Hamiltonian energy of a measured state

let’s assume I created Schrodinger problem in Braket and executed it on Aquila:

H = Hamiltonian()
drive = get_drive(time_points, omega_values, detuning_values, phase_values)
H += drive
ahs_progr = AnalogHamiltonianSimulation(  register=register, hamiltonian=H)    
task = device.run(ahs_prog, shots=shots)

This gives me dictionary with measured shots per bistrring, e.g.:
‘gggrgrggrrgrgrgrgrrgrgrgrgrrgrgrgrgrrggrgrggr’: 132,
‘ggrgrgrgrrgrergrgrrgrgrgrgrrgrgrgggrrgggrgrgr’: 71,
‘grgrgrgrgrgrgrrggrrgggrgrgrrgrgrgrgrrgrggrgrg’: 42,

I’d like to compute energy of each measured state at arbitrary time , like this

for  bitstr in rawBitstr:
   ene = ahs_progr.energy(bitstr, time=1.3e-6)

How can I do it?
ahs_prog object knows everything about the atoms placement and about the driving fields at any time.

Hi Jan,

two things:

  1. Because you have shots taken in one basis you can only access the diagonal part of the density matrix so having a method to measure the energy at an abitrary times, but you can measure the energy at the end of the evolution
  2. There is currently no implementation for energy at the end of the evolution implemented in the braket sdk. I would encourage you to submit a github issue to ask for them to potentially implement this.



Hi Phil,
Ad 1: agree.
Ad 2: it is 20 lines of code: find all pairs of 1-states and compute the van der Waals terms, next compute hamming weight and multiply by the final value of Delta.
Add all of it together. I’m almost done.

Is my understanding correct I’ll get energy in Jules, if I use C6=5.42E-24, Hz for Delta, and meters for positions?

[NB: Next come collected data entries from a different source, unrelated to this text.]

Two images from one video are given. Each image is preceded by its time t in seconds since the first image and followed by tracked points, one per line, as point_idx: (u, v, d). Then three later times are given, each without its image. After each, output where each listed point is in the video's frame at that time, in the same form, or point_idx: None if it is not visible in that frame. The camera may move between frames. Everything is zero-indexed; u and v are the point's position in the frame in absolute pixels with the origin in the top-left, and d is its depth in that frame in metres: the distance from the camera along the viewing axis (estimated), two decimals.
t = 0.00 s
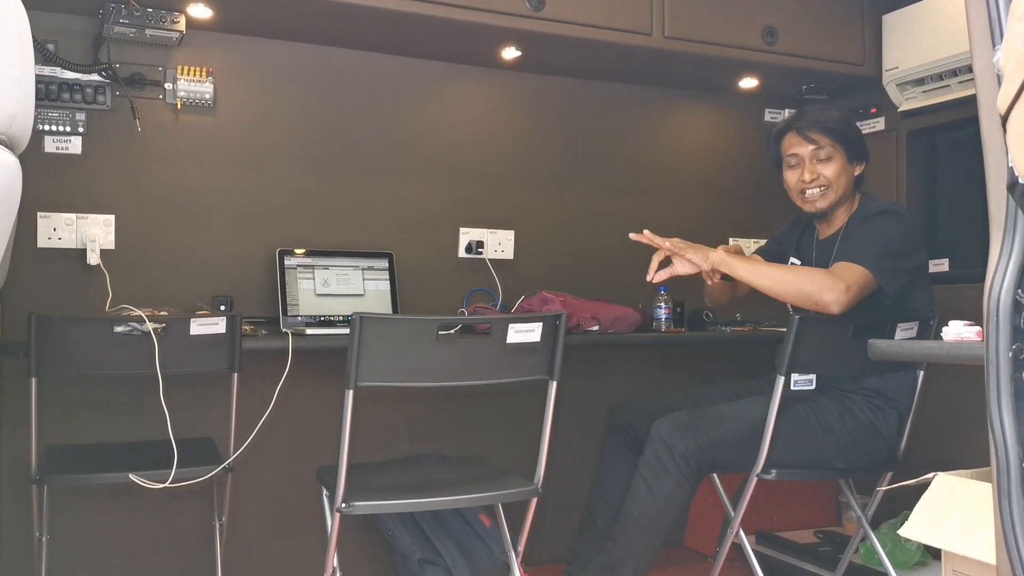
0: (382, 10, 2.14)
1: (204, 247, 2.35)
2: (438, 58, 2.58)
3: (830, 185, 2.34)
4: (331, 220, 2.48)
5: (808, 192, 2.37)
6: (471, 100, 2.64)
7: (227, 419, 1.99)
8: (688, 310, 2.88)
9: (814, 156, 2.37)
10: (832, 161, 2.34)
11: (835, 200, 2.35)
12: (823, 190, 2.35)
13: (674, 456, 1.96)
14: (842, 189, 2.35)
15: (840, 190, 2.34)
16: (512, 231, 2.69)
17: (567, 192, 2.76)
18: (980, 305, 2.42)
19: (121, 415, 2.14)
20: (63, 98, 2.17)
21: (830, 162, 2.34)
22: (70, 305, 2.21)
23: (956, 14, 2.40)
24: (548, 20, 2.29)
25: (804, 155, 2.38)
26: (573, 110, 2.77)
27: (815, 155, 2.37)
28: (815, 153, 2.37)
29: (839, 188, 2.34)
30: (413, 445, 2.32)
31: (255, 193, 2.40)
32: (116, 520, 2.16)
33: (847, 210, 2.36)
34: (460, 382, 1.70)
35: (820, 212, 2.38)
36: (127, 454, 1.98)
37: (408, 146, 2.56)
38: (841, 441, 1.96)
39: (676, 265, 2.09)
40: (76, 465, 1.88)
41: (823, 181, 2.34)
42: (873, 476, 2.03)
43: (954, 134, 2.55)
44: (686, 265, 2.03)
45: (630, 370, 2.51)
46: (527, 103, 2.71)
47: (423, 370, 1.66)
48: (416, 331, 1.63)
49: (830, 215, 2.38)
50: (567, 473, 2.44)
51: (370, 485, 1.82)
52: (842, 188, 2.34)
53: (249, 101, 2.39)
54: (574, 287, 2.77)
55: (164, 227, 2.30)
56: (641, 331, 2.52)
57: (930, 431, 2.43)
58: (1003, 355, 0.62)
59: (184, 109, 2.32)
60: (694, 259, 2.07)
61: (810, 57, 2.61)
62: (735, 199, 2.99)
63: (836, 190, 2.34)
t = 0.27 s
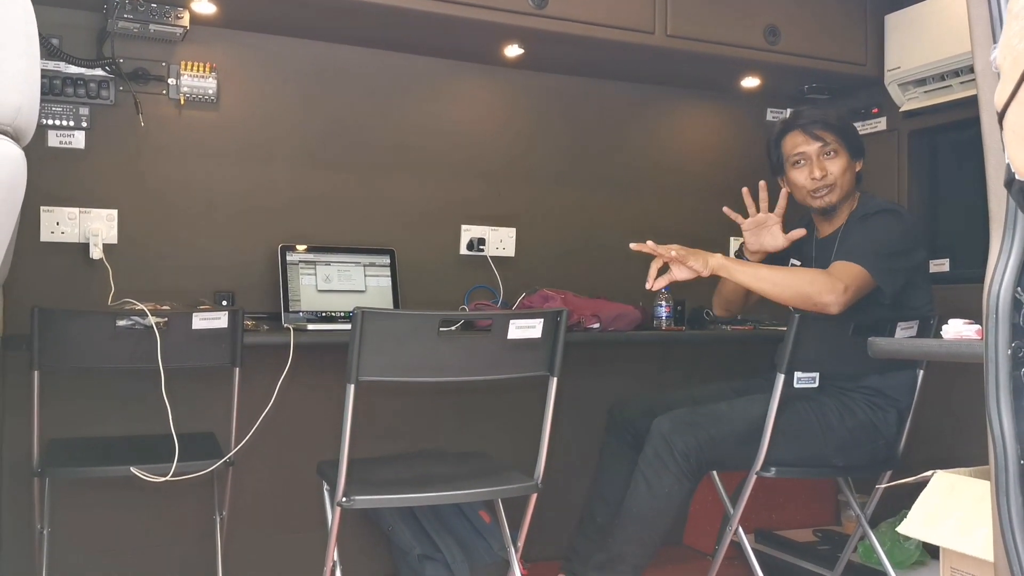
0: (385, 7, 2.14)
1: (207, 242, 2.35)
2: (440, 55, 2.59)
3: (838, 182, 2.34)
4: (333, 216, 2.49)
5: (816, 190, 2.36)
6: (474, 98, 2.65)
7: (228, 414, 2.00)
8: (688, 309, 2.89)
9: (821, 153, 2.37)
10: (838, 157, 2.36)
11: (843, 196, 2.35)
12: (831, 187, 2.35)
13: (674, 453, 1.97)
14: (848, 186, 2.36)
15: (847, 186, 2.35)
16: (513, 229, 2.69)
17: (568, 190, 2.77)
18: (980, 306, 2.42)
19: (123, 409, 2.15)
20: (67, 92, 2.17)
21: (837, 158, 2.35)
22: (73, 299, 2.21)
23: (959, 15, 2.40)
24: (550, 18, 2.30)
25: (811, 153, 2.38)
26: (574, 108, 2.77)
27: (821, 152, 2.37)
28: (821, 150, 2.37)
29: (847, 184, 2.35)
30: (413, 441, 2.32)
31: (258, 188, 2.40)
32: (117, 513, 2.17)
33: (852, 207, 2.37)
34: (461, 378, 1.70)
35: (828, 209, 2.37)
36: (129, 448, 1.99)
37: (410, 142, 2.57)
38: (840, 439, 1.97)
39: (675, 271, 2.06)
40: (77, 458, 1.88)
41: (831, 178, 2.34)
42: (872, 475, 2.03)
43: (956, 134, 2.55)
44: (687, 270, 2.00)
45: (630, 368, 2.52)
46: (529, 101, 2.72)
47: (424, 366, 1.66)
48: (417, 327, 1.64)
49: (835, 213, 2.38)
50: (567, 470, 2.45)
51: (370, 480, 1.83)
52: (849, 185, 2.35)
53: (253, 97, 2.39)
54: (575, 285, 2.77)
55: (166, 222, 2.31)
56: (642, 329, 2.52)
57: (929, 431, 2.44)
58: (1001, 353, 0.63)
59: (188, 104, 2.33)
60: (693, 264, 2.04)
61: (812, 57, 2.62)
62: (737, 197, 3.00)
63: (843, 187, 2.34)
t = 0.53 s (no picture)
0: (389, 7, 2.16)
1: (210, 240, 2.37)
2: (443, 55, 2.60)
3: (838, 183, 2.35)
4: (335, 215, 2.50)
5: (816, 191, 2.37)
6: (476, 98, 2.66)
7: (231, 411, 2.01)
8: (688, 309, 2.90)
9: (821, 154, 2.38)
10: (839, 159, 2.37)
11: (842, 198, 2.37)
12: (831, 188, 2.36)
13: (673, 451, 1.99)
14: (848, 187, 2.37)
15: (846, 188, 2.36)
16: (515, 228, 2.71)
17: (570, 190, 2.78)
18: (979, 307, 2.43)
19: (126, 405, 2.17)
20: (73, 90, 2.19)
21: (837, 160, 2.37)
22: (77, 296, 2.23)
23: (959, 17, 2.41)
24: (552, 19, 2.31)
25: (811, 154, 2.39)
26: (576, 108, 2.79)
27: (822, 153, 2.38)
28: (821, 151, 2.39)
29: (846, 186, 2.36)
30: (414, 438, 2.34)
31: (261, 186, 2.42)
32: (121, 509, 2.19)
33: (851, 209, 2.38)
34: (462, 375, 1.72)
35: (828, 210, 2.38)
36: (132, 444, 2.01)
37: (412, 142, 2.58)
38: (838, 439, 1.98)
39: (676, 271, 2.06)
40: (81, 454, 1.90)
41: (832, 179, 2.35)
42: (870, 475, 2.05)
43: (956, 137, 2.57)
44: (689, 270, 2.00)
45: (630, 367, 2.53)
46: (531, 101, 2.73)
47: (426, 363, 1.68)
48: (419, 324, 1.65)
49: (835, 215, 2.39)
50: (566, 468, 2.47)
51: (372, 476, 1.84)
52: (848, 186, 2.37)
53: (257, 96, 2.41)
54: (576, 285, 2.79)
55: (170, 219, 2.32)
56: (642, 329, 2.54)
57: (927, 432, 2.45)
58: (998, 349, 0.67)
59: (192, 103, 2.34)
60: (694, 264, 2.05)
61: (813, 59, 2.63)
62: (737, 198, 3.01)
63: (843, 188, 2.36)
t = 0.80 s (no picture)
0: (392, 12, 2.20)
1: (217, 241, 2.41)
2: (446, 59, 2.64)
3: (828, 192, 2.41)
4: (340, 216, 2.54)
5: (806, 199, 2.44)
6: (478, 101, 2.70)
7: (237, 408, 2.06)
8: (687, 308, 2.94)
9: (811, 163, 2.42)
10: (828, 167, 2.41)
11: (832, 205, 2.43)
12: (820, 196, 2.42)
13: (670, 448, 2.03)
14: (839, 194, 2.42)
15: (836, 196, 2.41)
16: (516, 229, 2.75)
17: (570, 192, 2.82)
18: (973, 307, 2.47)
19: (135, 402, 2.21)
20: (83, 94, 2.24)
21: (826, 169, 2.41)
22: (88, 295, 2.28)
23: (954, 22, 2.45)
24: (553, 23, 2.35)
25: (801, 164, 2.44)
26: (577, 111, 2.83)
27: (811, 163, 2.42)
28: (810, 161, 2.43)
29: (836, 194, 2.41)
30: (416, 436, 2.38)
31: (267, 188, 2.46)
32: (129, 505, 2.24)
33: (843, 214, 2.44)
34: (463, 373, 1.76)
35: (818, 217, 2.45)
36: (141, 441, 2.05)
37: (415, 144, 2.62)
38: (832, 436, 2.02)
39: (670, 274, 2.09)
40: (92, 450, 1.94)
41: (820, 189, 2.41)
42: (864, 472, 2.09)
43: (950, 139, 2.60)
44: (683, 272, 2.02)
45: (629, 366, 2.57)
46: (533, 103, 2.77)
47: (428, 362, 1.72)
48: (420, 324, 1.70)
49: (827, 219, 2.46)
50: (566, 465, 2.51)
51: (375, 472, 1.89)
52: (838, 194, 2.42)
53: (263, 99, 2.45)
54: (576, 285, 2.83)
55: (178, 220, 2.37)
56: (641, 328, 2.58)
57: (922, 430, 2.49)
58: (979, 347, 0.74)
59: (200, 106, 2.39)
60: (689, 267, 2.08)
61: (811, 62, 2.67)
62: (736, 199, 3.05)
63: (832, 196, 2.41)
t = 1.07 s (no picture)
0: (408, 21, 2.27)
1: (238, 243, 2.49)
2: (461, 66, 2.71)
3: (822, 202, 2.47)
4: (357, 219, 2.62)
5: (802, 207, 2.51)
6: (493, 106, 2.77)
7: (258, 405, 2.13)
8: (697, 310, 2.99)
9: (808, 173, 2.48)
10: (824, 177, 2.46)
11: (828, 214, 2.48)
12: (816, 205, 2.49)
13: (676, 447, 2.09)
14: (835, 203, 2.47)
15: (831, 206, 2.47)
16: (529, 232, 2.81)
17: (582, 196, 2.88)
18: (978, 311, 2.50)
19: (159, 398, 2.30)
20: (111, 101, 2.32)
21: (822, 179, 2.46)
22: (114, 295, 2.36)
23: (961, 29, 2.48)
24: (565, 32, 2.41)
25: (798, 172, 2.50)
26: (589, 116, 2.88)
27: (807, 173, 2.48)
28: (807, 170, 2.49)
29: (831, 203, 2.47)
30: (430, 433, 2.45)
31: (286, 192, 2.54)
32: (153, 497, 2.32)
33: (841, 223, 2.48)
34: (474, 373, 1.83)
35: (816, 225, 2.52)
36: (166, 436, 2.13)
37: (430, 149, 2.69)
38: (836, 437, 2.06)
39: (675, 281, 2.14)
40: (119, 444, 2.03)
41: (815, 198, 2.47)
42: (867, 472, 2.13)
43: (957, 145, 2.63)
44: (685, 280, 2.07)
45: (638, 367, 2.63)
46: (546, 109, 2.83)
47: (440, 362, 1.79)
48: (432, 325, 1.76)
49: (827, 226, 2.51)
50: (576, 463, 2.57)
51: (390, 468, 1.96)
52: (833, 204, 2.47)
53: (284, 106, 2.53)
54: (588, 287, 2.89)
55: (201, 223, 2.45)
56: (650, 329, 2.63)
57: (927, 432, 2.52)
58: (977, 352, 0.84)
59: (223, 112, 2.46)
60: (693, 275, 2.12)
61: (820, 69, 2.71)
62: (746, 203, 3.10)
63: (827, 206, 2.47)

there must be some h=1 constant ignored in the formula for the van der Waals term.
At the face value, if energy is C6/r^6, than for
C6=5.42E-24 and r=6 um I’d get
5.24e-24/(6e-6)^6=112MJ of energy.
And 1 MJ is approximately equal to the energy released by burning 0.24 gallons (or 0.9 liters) of gasoline.
Your Aquila is not nuclear powered and has no 10 cooling towers

follow up. Now I see I forgot about the hbar=1.05457182e-34 # in (J s).
The revised formula for the Van der Waals energy of 2 atoms spaced by 6 um would be now
5.24e-24/(6e-6)^61e-341e12= 1.1e-14(pJ) (pico-Joule)
is this value reasonable to you?

Yes that looks good to me